**EXERCISE REQUIREMENTS:** The expected result is the material below, reproduced exactly from its first line through the line containing "Кpuвaвi жнuвa… Oзuмuнy".

§ §

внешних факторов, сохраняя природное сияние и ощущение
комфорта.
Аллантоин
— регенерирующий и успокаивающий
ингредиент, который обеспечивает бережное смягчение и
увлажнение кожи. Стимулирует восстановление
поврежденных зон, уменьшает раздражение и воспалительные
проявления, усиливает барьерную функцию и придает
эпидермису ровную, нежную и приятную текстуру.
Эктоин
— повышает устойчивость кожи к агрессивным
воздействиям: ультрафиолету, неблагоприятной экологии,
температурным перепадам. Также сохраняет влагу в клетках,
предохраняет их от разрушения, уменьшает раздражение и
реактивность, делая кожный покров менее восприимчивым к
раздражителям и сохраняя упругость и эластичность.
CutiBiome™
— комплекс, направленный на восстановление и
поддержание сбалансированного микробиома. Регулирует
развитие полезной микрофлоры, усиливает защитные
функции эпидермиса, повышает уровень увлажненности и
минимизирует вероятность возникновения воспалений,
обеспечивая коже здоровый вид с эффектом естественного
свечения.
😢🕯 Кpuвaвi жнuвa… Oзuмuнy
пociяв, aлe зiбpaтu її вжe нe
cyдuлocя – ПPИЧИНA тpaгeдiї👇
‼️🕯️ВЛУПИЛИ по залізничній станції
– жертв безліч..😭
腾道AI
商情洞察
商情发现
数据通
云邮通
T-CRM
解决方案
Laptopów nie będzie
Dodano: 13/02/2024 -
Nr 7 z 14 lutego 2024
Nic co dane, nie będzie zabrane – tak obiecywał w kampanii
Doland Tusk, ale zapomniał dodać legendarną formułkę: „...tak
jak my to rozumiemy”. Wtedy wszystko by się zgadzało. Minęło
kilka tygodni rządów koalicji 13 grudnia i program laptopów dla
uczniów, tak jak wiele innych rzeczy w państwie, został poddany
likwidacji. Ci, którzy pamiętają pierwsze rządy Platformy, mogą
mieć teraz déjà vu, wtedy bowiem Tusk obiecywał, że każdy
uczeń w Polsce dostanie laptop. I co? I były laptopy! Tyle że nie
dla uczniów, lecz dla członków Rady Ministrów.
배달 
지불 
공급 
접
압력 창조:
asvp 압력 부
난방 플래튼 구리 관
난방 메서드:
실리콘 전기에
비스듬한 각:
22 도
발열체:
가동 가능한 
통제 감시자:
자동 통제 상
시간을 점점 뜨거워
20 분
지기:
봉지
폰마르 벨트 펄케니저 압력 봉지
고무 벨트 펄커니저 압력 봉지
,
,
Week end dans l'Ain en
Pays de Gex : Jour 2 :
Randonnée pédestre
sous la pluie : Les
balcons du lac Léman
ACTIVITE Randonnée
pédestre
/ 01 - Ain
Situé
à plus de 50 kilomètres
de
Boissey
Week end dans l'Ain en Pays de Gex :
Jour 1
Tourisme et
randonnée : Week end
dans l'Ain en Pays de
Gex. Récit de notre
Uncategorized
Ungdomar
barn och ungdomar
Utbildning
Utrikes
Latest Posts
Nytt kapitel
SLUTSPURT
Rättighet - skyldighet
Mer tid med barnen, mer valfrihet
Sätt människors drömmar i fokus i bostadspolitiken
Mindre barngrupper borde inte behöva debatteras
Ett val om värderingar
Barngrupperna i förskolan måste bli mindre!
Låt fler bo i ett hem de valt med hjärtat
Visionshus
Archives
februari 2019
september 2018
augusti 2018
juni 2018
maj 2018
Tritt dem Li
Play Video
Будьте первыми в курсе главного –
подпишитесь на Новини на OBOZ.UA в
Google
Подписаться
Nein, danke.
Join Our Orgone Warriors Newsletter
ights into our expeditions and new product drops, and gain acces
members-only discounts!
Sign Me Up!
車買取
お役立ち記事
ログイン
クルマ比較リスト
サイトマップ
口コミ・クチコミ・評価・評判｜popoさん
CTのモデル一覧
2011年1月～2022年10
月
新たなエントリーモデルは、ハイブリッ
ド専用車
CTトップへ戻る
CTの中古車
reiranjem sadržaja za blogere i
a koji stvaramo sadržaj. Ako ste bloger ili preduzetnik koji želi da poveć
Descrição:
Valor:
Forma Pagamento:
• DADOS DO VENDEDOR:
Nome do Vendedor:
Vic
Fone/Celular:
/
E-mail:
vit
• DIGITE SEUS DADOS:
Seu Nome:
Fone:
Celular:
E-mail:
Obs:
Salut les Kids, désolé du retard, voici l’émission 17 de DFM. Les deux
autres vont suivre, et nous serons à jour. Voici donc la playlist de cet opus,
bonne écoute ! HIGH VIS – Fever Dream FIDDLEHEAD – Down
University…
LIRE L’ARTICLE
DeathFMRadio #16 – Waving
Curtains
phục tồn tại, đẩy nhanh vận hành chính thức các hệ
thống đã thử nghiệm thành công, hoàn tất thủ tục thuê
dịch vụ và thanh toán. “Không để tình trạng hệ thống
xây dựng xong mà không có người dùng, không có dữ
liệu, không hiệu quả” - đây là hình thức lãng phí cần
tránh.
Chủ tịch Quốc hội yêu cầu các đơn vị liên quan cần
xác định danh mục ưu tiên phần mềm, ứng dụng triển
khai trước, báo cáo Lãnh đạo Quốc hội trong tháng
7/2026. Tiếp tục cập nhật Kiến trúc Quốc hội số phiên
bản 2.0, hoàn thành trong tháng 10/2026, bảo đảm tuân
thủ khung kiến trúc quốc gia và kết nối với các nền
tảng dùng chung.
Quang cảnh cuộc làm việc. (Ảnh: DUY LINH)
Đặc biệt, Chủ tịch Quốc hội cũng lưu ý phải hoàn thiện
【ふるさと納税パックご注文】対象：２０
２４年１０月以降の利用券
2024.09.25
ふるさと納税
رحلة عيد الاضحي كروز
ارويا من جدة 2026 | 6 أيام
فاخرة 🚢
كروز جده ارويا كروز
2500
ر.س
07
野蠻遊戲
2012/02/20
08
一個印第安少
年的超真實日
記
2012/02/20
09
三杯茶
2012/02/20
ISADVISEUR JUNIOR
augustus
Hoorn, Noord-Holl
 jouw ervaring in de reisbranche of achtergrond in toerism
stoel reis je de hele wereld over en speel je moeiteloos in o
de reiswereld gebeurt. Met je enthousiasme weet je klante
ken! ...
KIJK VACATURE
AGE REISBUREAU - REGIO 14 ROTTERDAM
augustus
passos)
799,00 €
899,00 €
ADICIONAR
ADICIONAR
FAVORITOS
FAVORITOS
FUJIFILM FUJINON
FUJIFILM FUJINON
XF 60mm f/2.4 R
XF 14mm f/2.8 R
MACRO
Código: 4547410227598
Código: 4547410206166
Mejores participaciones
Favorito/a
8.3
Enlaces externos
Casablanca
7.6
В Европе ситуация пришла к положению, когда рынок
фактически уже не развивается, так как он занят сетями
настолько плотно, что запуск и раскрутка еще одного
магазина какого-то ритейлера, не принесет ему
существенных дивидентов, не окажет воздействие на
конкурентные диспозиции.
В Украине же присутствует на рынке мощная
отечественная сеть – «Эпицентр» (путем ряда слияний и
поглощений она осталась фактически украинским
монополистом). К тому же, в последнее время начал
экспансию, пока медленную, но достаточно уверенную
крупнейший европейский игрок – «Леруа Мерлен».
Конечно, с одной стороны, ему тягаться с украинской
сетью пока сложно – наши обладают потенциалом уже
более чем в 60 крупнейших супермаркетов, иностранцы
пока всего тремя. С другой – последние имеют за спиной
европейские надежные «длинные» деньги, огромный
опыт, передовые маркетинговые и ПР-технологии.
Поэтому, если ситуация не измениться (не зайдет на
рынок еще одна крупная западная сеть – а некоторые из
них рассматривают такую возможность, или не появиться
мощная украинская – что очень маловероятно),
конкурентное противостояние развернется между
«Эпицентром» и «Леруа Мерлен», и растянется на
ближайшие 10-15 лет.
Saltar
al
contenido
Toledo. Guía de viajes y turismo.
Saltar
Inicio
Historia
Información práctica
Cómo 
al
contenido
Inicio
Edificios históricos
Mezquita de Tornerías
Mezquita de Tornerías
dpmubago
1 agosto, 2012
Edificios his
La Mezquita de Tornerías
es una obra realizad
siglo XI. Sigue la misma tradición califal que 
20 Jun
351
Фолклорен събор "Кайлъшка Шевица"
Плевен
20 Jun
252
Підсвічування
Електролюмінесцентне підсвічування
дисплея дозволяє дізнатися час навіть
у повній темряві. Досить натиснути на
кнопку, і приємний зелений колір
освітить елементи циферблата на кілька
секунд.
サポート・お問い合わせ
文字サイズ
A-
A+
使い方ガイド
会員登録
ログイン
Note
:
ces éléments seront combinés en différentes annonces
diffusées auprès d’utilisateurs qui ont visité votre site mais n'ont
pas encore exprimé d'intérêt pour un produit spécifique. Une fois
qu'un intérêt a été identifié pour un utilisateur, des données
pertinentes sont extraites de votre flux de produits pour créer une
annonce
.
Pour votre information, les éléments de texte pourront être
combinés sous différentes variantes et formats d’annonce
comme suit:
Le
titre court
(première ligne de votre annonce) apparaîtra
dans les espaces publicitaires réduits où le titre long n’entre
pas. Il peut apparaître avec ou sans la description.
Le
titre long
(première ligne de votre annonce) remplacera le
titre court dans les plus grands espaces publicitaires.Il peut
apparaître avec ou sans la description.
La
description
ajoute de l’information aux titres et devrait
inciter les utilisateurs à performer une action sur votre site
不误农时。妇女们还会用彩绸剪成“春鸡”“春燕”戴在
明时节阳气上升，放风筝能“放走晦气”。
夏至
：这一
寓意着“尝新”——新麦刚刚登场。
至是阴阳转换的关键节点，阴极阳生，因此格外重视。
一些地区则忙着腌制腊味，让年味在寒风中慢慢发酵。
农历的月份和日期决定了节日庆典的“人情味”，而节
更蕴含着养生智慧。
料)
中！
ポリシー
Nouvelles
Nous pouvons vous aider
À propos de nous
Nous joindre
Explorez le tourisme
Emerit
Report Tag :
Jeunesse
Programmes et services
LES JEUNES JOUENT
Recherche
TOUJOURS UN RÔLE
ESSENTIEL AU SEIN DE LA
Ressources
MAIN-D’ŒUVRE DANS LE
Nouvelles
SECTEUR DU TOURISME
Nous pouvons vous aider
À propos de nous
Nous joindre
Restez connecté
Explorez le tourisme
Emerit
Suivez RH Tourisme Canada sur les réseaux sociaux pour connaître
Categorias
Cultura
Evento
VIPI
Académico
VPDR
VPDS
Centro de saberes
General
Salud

§ §

**RESULT BELOW:**
внешних факторов, сохраняя природное сияние и ощущение
комфорта.
Аллантоин
— регенерирующий и успокаивающий
ингредиент, который обеспечивает бережное смягчение и
увлажнение кожи. Стимулирует восстановление
поврежденных зон, уменьшает раздражение и воспалительные
проявления, усиливает барьерную функцию и придает
эпидермису ровную, нежную и приятную текстуру.
Эктоин
— повышает устойчивость кожи к агрессивным
воздействиям: ультрафиолету, неблагоприятной экологии,
температурным перепадам. Также сохраняет влагу в клетках,
предохраняет их от разрушения, уменьшает раздражение и
реактивность, делая кожный покров менее восприимчивым к
раздражителям и сохраняя упругость и эластичность.
CutiBiome™
— комплекс, направленный на восстановление и
поддержание сбалансированного микробиома. Регулирует
развитие полезной микрофлоры, усиливает защитные
функции эпидермиса, повышает уровень увлажненности и
минимизирует вероятность возникновения воспалений,
обеспечивая коже здоровый вид с эффектом естественного
свечения.
😢🕯 Кpuвaвi жнuвa… Oзuмuнy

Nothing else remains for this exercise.